この作業はグループ学習に適しています。四人一組だと、正答の文章を四人が一つずつ作る。それを持ち寄って、みんなで吟味します。次は誤答つくりです。どこをどう間違えるようにすればよいか、誤答作成の過程で、出題のコツのようなものをつかむことができるでしょう。これは主体的学習でもあり、テスト対策にもなります。

(3)次は読み取り問題
四択問題作成の延長でできるのはデータやグラフの読み取り問題です。
これはすでに出題された入試問題などからもってきてもよいし、授業で使ったデータを使っても良いでしょう。四択問題と同じように、グループでこのデータから読み取れるものを一人一つ出し合い、それを問いの形にしてゆけば、いいわけです。

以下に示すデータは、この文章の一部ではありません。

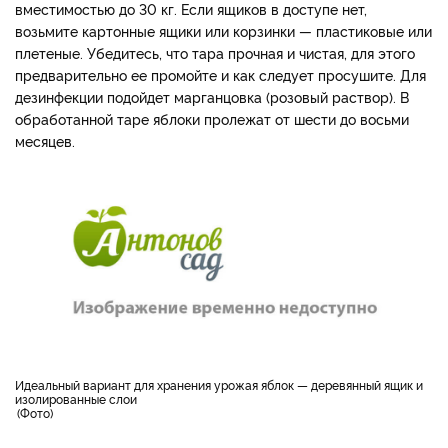
вместимостью до 30 кг. Если ящиков в доступе нет,
возьмите картонные ящики или корзинки — пластиковые или
плетеные. Убедитесь, что тара прочная и чистая, для этого
предварительно ее промойте и как следует просушите. Для
дезинфекции подойдет марганцовка (розовый раствор). В
обработанной таре яблоки пролежат от шести до восьми
месяцев.
Идеальный вариант для хранения урожая яблок — деревянный ящик и
изолированные слои
Фото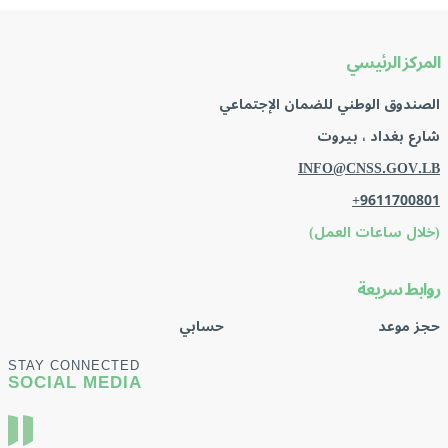
المركز الرئيسي
الصندوق الوطني للضمان الإجتماعي
شارع بغداد ، بيروت
INFO@CNSS.GOV.LB
+9611700801
(خلال ساعات العمل)
روابط سريعة
حجز موعد
حسابي
STAY CONNECTED
SOCIAL MEDIA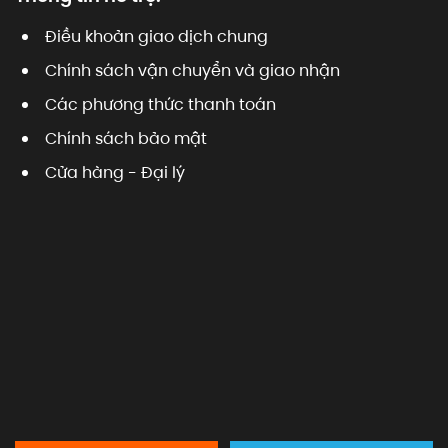
Điều khoản giao dịch chung
Chính sách vận chuyển và giao nhận
Các phương thức thanh toán
Chính sách bảo mật
Cửa hàng - Đại lý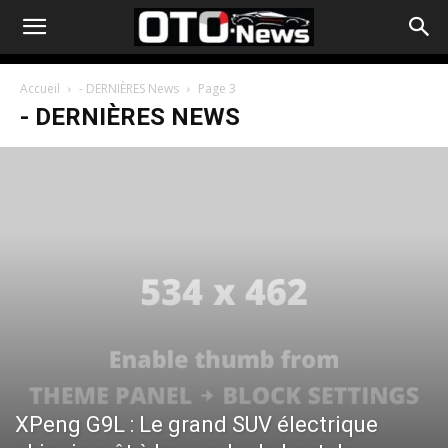
Accueil
- DERNIÈRES News
Page 3
- DERNIÈRES NEWS
XPeng G9L : Le grand SUV électrique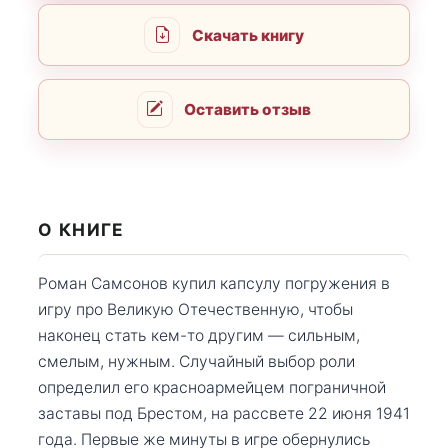
Скачать книгу
Оставить отзыв
О КНИГЕ
Роман Самсонов купил капсулу погружения в
игру про Великую Отечественную, чтобы
наконец стать кем-то другим — сильным,
смелым, нужным. Случайный выбор роли
определил его красноармейцем пограничной
заставы под Брестом, на рассвете 22 июня 1941
года. Первые же минуты в игре обернулись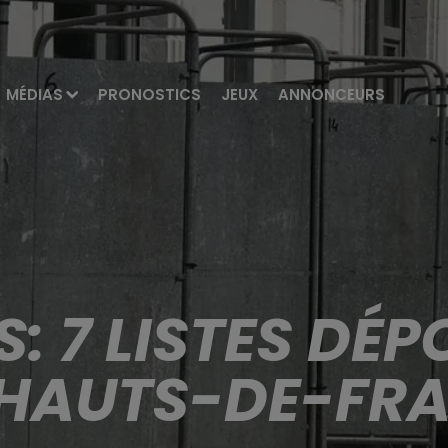
MÉDIAS
PRONOSTICS
JEUX
ANNONCEURS
: 7 LISTES DÉ
 HAUTS-DE-FR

今年のセンター試験の「現代社会」で言えば、大学入学者数の関係学科別男女のグラフがあります。試験問題では、グラフから何が読めるかの選択問題でしたが、ここから日本の大学教育、さらにはこのような実態をどう考えるか、修正の必要はあるのか、修正するなら何が必要かなどの「問い」を立てることができたら、十分な学習課題を自分たちでたてたことになります。

(4)もっとひろげると
四択、読み取りの次は論述問題です。場合によってはこちらの方が作るのはやさしいかも知れません。使うのは高校生だったらセンター試験、もしくは共通テストの試行問題のリード文になります。場合によっては教科書の本文を使っても良いかもしれません。一番簡単なのは、まとまったリード文を読ませて、ここから100字とか200字の論述問題を作成させることです。問題作成のためには、リード文の主題が何である
か、そこからどんな「問い」が出てくるかを考えなければいけなくなります。まとまった文章の読解力、分析力が求められます。
もっと応用だと、リード文をもとにした、対話文をつくらせて、そこから「問い」を作るという作業を行なわせても良いでしょう。これには相当の学力が求められるでしょうが、私たちが定期考査などで行なっている作問のプロセスを生徒に行なわせる、もしくは一緒に考えてみるのも主体的な授業づくりの道になるでしょう。

定期考査直前にこの作業を行なわせて、そこから何題か出題するよと予告しておくと、生徒の取組みに対するインセンティブが格段に上がるでしょう。でも、こんな人参を目の前にぶらさげるのは、やりすぎかな。